Aufgabe: Geben Sie aus dem Text über Ernst Volkmann den Abschnitt von „Marianne Volkmann und“ bis einschließlich „Frau Maria gezogen.“ wortgetreu wieder.

Textauszug:
=-=-=-=-=
Auch Volkmann zählte, wie es der päpstliche Nuntius Cesare Orsenigo
1940 formulierte, zu den "Märtyrern ihrer eigenen Dummheit". "Spät sind
wir dran", predigte Rudi Siegl gestern in der Bregenzer
Stadtpfarrkirche. Spät findet nicht nur die Kirche andere Worte.
Marianne Volkmann und ihr Bruder Hans stehen in der ersten Reihe.
Beide auf Krücken. Beide zu Ehren ihrer Eltern. Hier sind sie
aufgewachsen. Neben der Galluskirche, in dem kleinen Haus am Kirchplatz
5. Hierher war der böhmische Instrumentenmacher Ernst Volkmann 1931 mit
seiner Frau Maria gezogen.
"Ein ernster, stiller Mann", so hat Marianne ihren Vater in
Erinnerung. Sie war neun, als er starb. Irgendwo, in einer Stadt, die
die Erwachsenen Berlin nannten. Unter dem Fallbeil. "Man hat bei uns
das Thema nie mehr angeschnitten."
Vier dürre Zeilen
Dabei ist alles noch da: Die Briefe des Berliner
Gefangenenseelsorgers Jochmann, der Volkmann bis zum Tod begleitet hat.
=-=-=-=-=
Gegebene Angaben:
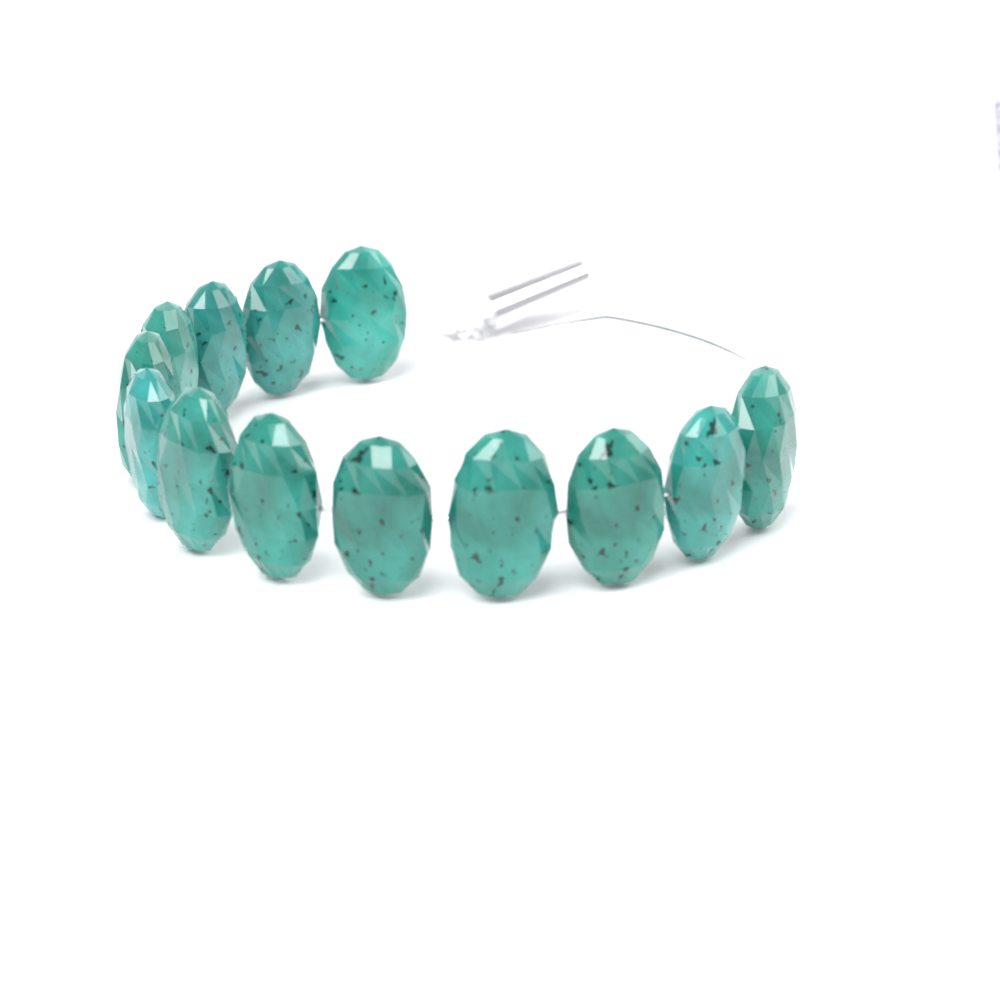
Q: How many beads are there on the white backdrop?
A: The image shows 13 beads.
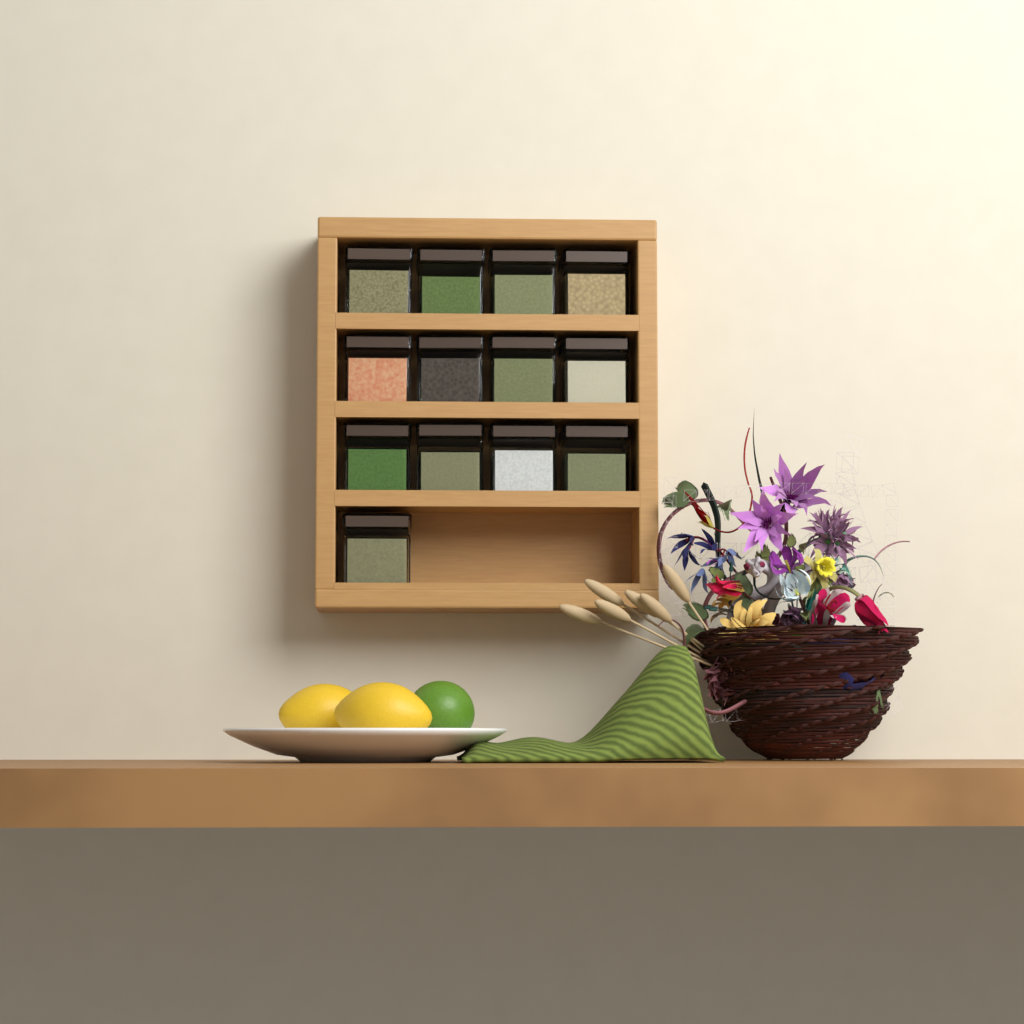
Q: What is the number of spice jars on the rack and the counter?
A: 13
=-=-=-=-=
Erledigte Aufgabe:
Marianne Volkmann und ihr Bruder Hans stehen in der ersten Reihe.
Beide auf Krücken. Beide zu Ehren ihrer Eltern. Hier sind sie
aufgewachsen. Neben der Galluskirche, in dem kleinen Haus am Kirchplatz
5. Hierher war der böhmische Instrumentenmacher Ernst Volkmann 1931 mit
seiner Frau Maria gezogen.